Pope appoints abuse victim to top safeguarding role

VATICAN CITY (VATICAN CITY)
The Tablet [Market Harborough, England]

April 1, 2021

By Christopher Lamb

In 2018, when the Pope visited Chile, he dismissed as “slander” the allegations of Juan Carlos Cruz that a bishop had covered up abuse by Fernando Karadima. 

Cruz and two others had bravely come forward with details of abuse perpetrated against them by Karadima, then a highly-respected and powerful priest. They had faced attacks, criticism and a refusal from the church hierarchy to believe them. 

Following his Chile trip, Francis realised he had made a bad misjudgment, commissioned an investigation, and apologised to Cruz and the other survivors. 

Three years on, Cruz, an international advocate for survivors of clerical abuse, has been appointed by the Pope as a member of the Pontifical Commission for the Protection of Minors. It is quite a turnaround and comes seven years after two Chilean cardinals managed to block an earlier attempt to appoint him to the safeguarding advisory body

The reversal is also rooted in Francis’ recognition that he must place victims, and their stories, at the centre of the Church’s response to abuse scandals. 

During the Chile debacle, the Pope invited Cruz and two other survivors to spend several days with him in the Casa Santa Marta sharing their stories. Soon after, the Pope held a summit with the Chilean bishops in Rome which led to the entire hierarchy offering their resignations over the scandal.  

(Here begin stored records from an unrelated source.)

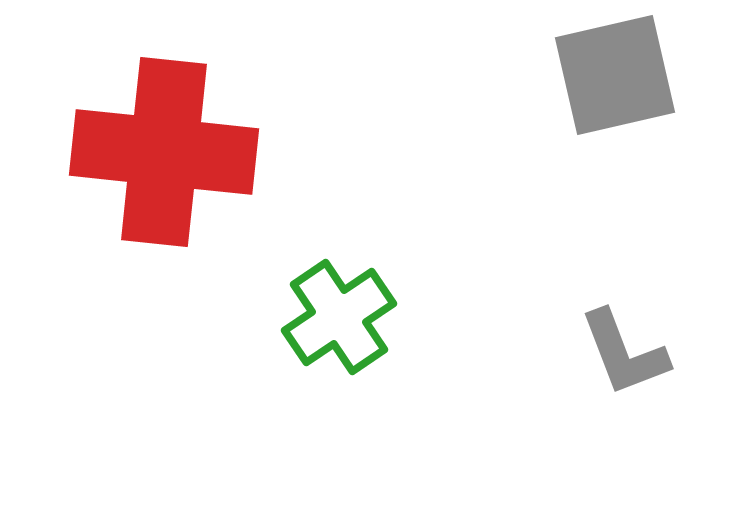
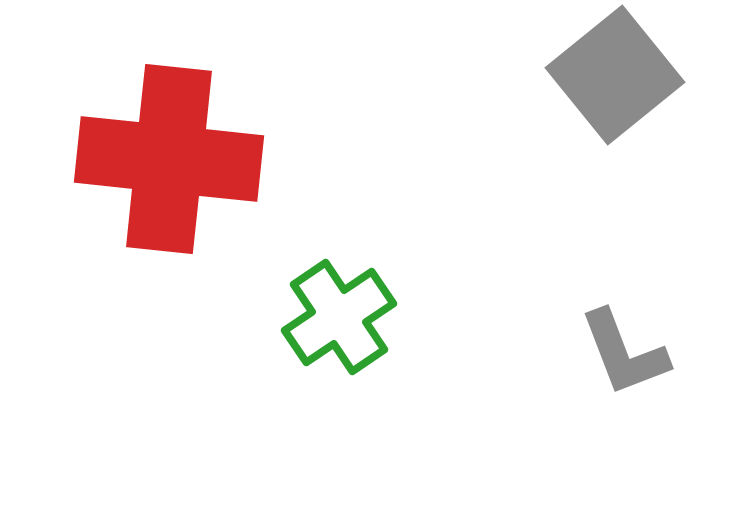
gray square: rotated 26 degrees counterclockwise
red cross: moved 5 px right, 7 px down
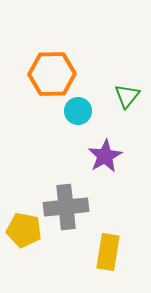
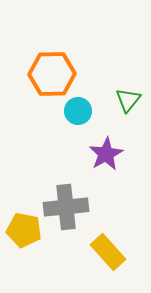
green triangle: moved 1 px right, 4 px down
purple star: moved 1 px right, 2 px up
yellow rectangle: rotated 51 degrees counterclockwise
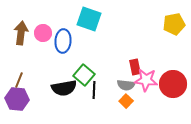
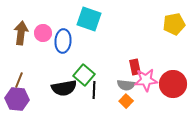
pink star: rotated 10 degrees counterclockwise
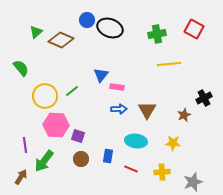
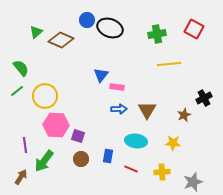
green line: moved 55 px left
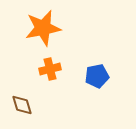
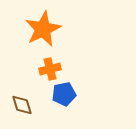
orange star: moved 1 px down; rotated 15 degrees counterclockwise
blue pentagon: moved 33 px left, 18 px down
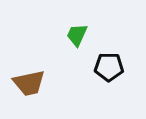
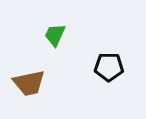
green trapezoid: moved 22 px left
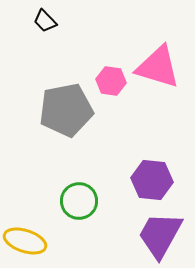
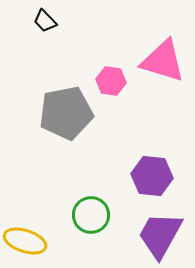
pink triangle: moved 5 px right, 6 px up
gray pentagon: moved 3 px down
purple hexagon: moved 4 px up
green circle: moved 12 px right, 14 px down
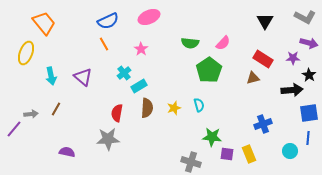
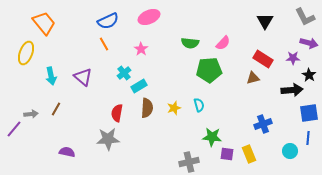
gray L-shape: rotated 35 degrees clockwise
green pentagon: rotated 30 degrees clockwise
gray cross: moved 2 px left; rotated 30 degrees counterclockwise
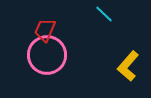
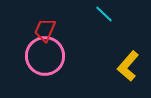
pink circle: moved 2 px left, 1 px down
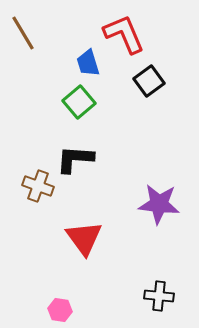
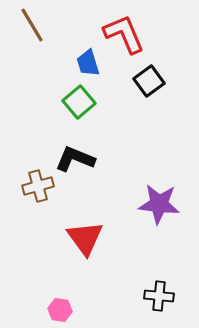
brown line: moved 9 px right, 8 px up
black L-shape: rotated 18 degrees clockwise
brown cross: rotated 36 degrees counterclockwise
red triangle: moved 1 px right
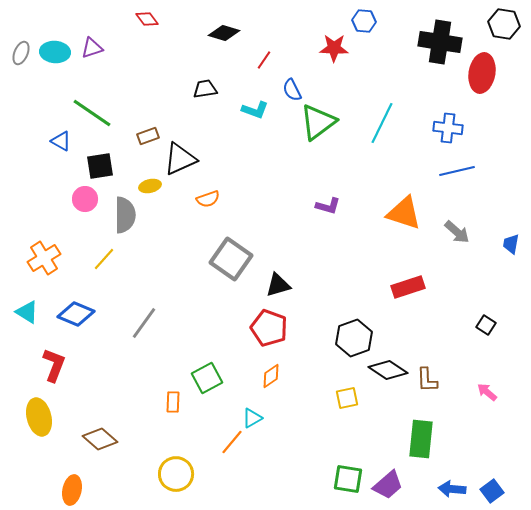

“Never would I have imagined to have spoken to the Pope so freely, after all I went through,” Cruz told The Tablet. “In many ways, the bishops in Chile have been the Pope’s ‘crown of thorns’.” 

Alleged abuse victim Juan Carlos Cruz speaks to the media outside the Vatican in Rome, Italy February 20, 2019. REUTERS/Remo Casilli
Alleged abuse victim Juan Carlos Cruz speaks to the media outside the Vatican in Rome, Italy February 20, 2019. REUTERS/Remo Casilli

He said that in his new role “no one [can] silence me or buy me, or make it a PR effort. I will try to humbly help wherever I can.” While he trusts the Pope, the same cannot be said for some of the world’s bishops. 

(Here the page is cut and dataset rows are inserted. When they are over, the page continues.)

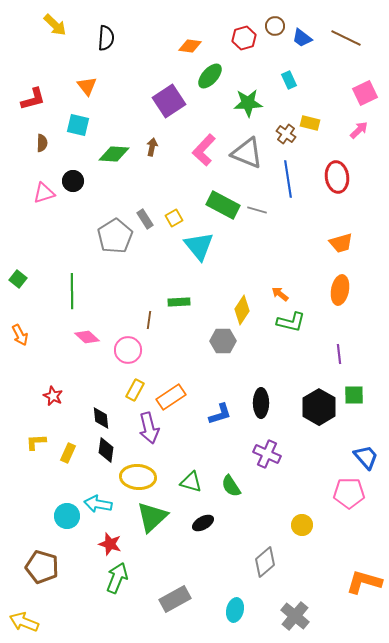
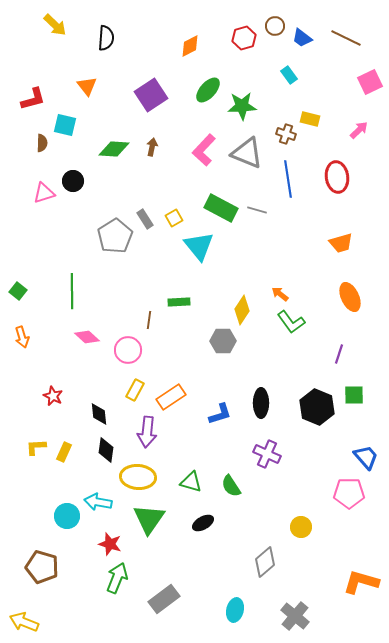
orange diamond at (190, 46): rotated 35 degrees counterclockwise
green ellipse at (210, 76): moved 2 px left, 14 px down
cyan rectangle at (289, 80): moved 5 px up; rotated 12 degrees counterclockwise
pink square at (365, 93): moved 5 px right, 11 px up
purple square at (169, 101): moved 18 px left, 6 px up
green star at (248, 103): moved 6 px left, 3 px down
yellow rectangle at (310, 123): moved 4 px up
cyan square at (78, 125): moved 13 px left
brown cross at (286, 134): rotated 18 degrees counterclockwise
green diamond at (114, 154): moved 5 px up
green rectangle at (223, 205): moved 2 px left, 3 px down
green square at (18, 279): moved 12 px down
orange ellipse at (340, 290): moved 10 px right, 7 px down; rotated 36 degrees counterclockwise
green L-shape at (291, 322): rotated 40 degrees clockwise
orange arrow at (20, 335): moved 2 px right, 2 px down; rotated 10 degrees clockwise
purple line at (339, 354): rotated 24 degrees clockwise
black hexagon at (319, 407): moved 2 px left; rotated 8 degrees counterclockwise
black diamond at (101, 418): moved 2 px left, 4 px up
purple arrow at (149, 428): moved 2 px left, 4 px down; rotated 20 degrees clockwise
yellow L-shape at (36, 442): moved 5 px down
yellow rectangle at (68, 453): moved 4 px left, 1 px up
cyan arrow at (98, 504): moved 2 px up
green triangle at (152, 517): moved 3 px left, 2 px down; rotated 12 degrees counterclockwise
yellow circle at (302, 525): moved 1 px left, 2 px down
orange L-shape at (364, 582): moved 3 px left
gray rectangle at (175, 599): moved 11 px left; rotated 8 degrees counterclockwise
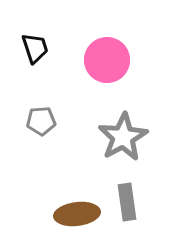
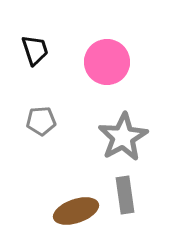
black trapezoid: moved 2 px down
pink circle: moved 2 px down
gray rectangle: moved 2 px left, 7 px up
brown ellipse: moved 1 px left, 3 px up; rotated 12 degrees counterclockwise
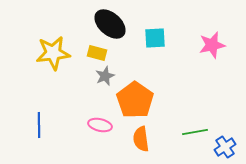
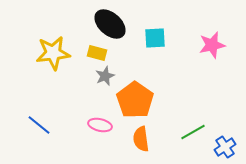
blue line: rotated 50 degrees counterclockwise
green line: moved 2 px left; rotated 20 degrees counterclockwise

“Clericalism runs rampant in the church still,” he explains. “The Pope has done things to hold people accountable, but you run into brick walls.” 

Cruz, who works as the Chief Communications Officer and Global Head of Public Affairs at the company Livent, points out that Francis’ approach of accompaniment and listening followed up by action is “a model for bishops who want to do something.”

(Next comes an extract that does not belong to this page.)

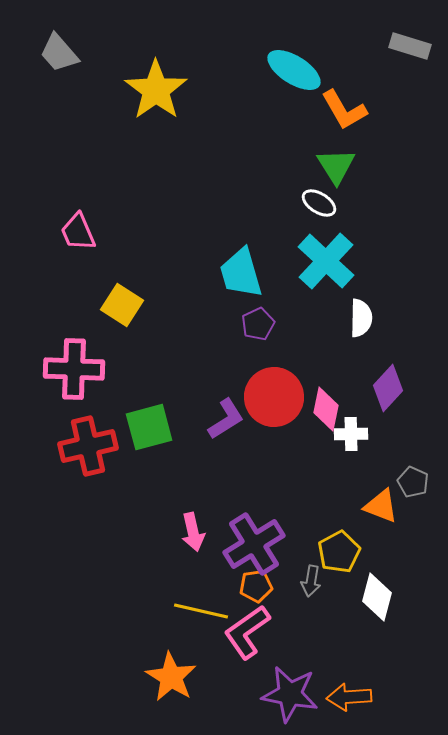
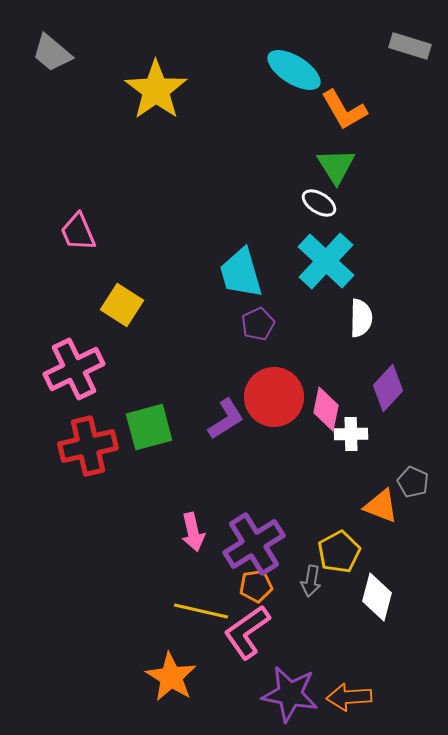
gray trapezoid: moved 7 px left; rotated 9 degrees counterclockwise
pink cross: rotated 28 degrees counterclockwise
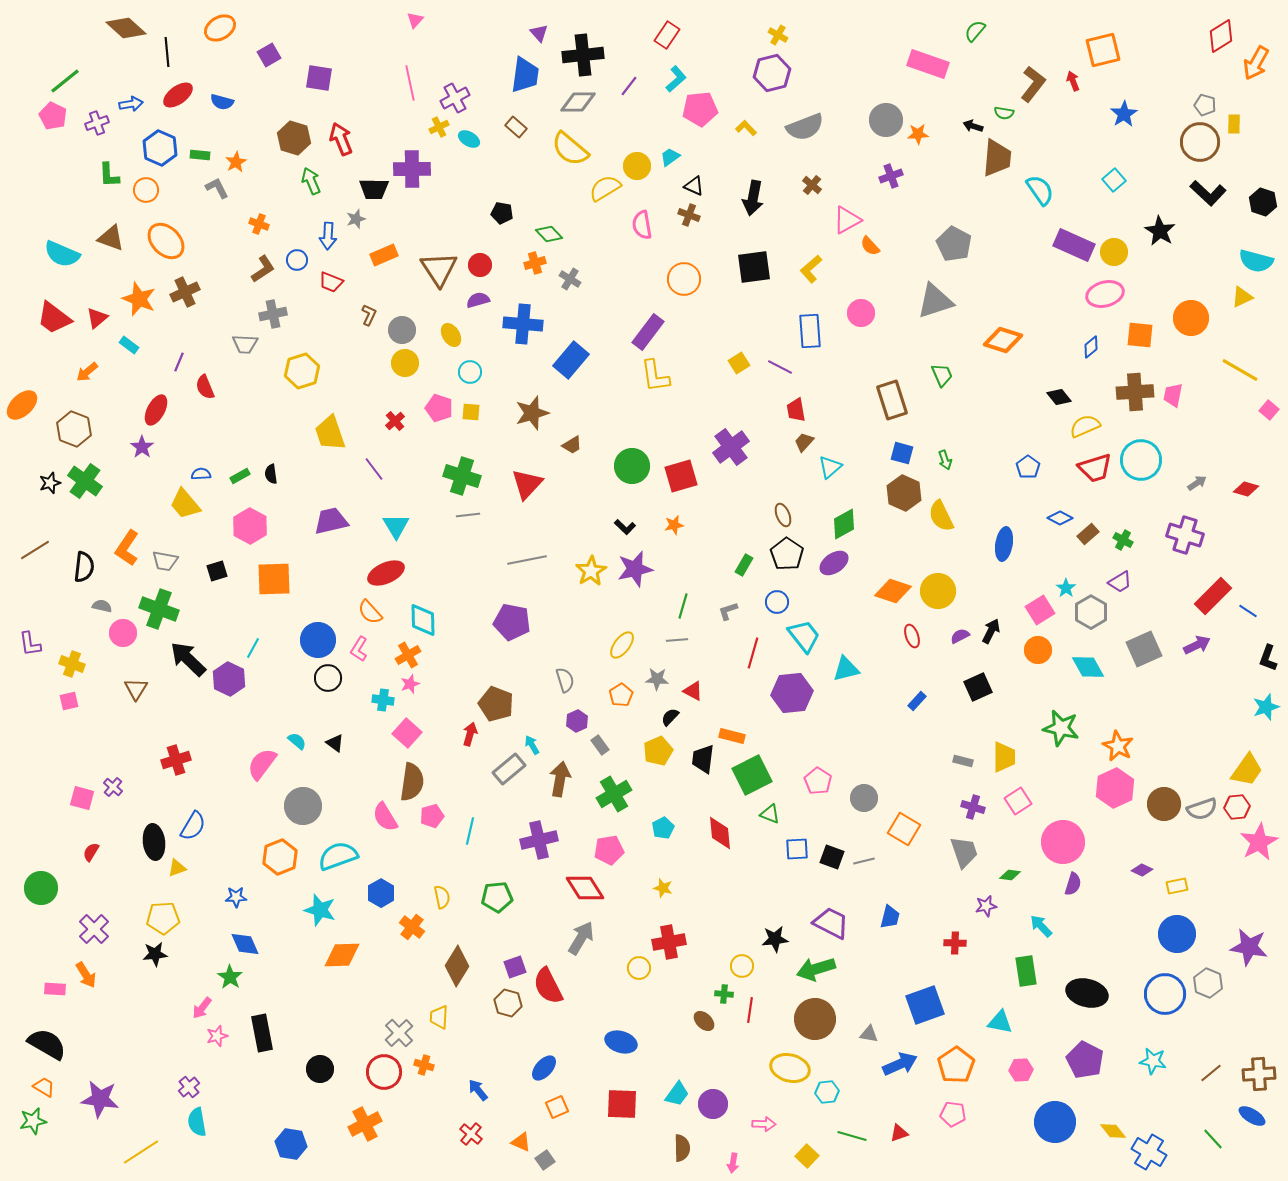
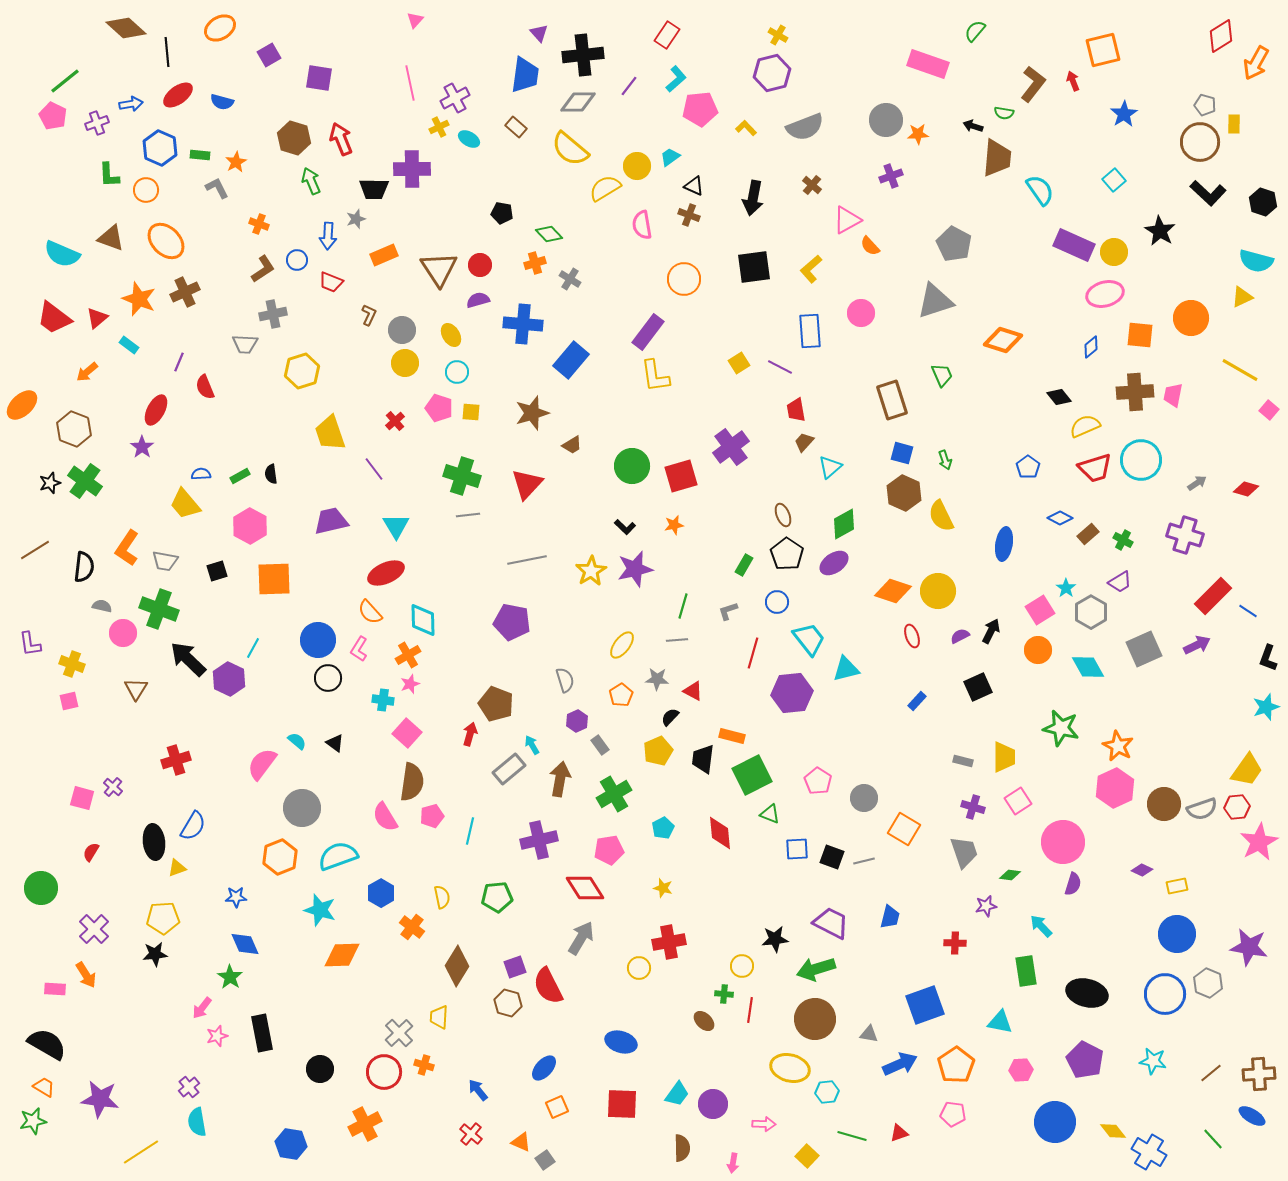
cyan circle at (470, 372): moved 13 px left
cyan trapezoid at (804, 636): moved 5 px right, 3 px down
gray circle at (303, 806): moved 1 px left, 2 px down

Cruz’s appointment is also a shot across the bows of the Congregation for the Doctrine of the Faith after their ruling that the Church cannot bless same-sex couples. 

An openly gay man, Cruz dealt with the nasty slur that he wasn’t a victim because he was gay and somehow “might have liked being molested”. 

In 2018, the Pope told him: “Juan Carlos, that you are gay does not matter. God made you like this and loves you like this.” 

The Chilean abuse advocate has been critical of the CDF ruling, saying it has “caused a lot of hurt” and that he does not believe it came from Francis’ “pen or mouth”. The Pope, he stressed, “sees people without adjectives,” and focuses on the person.

“When Pope Francis sees pain or sorrow, he walks towards it,” Cruz says. But, when it comes to some in the CDF, he adds: “I see people that create pain and sorrow, and that’s so not Pope Francis.”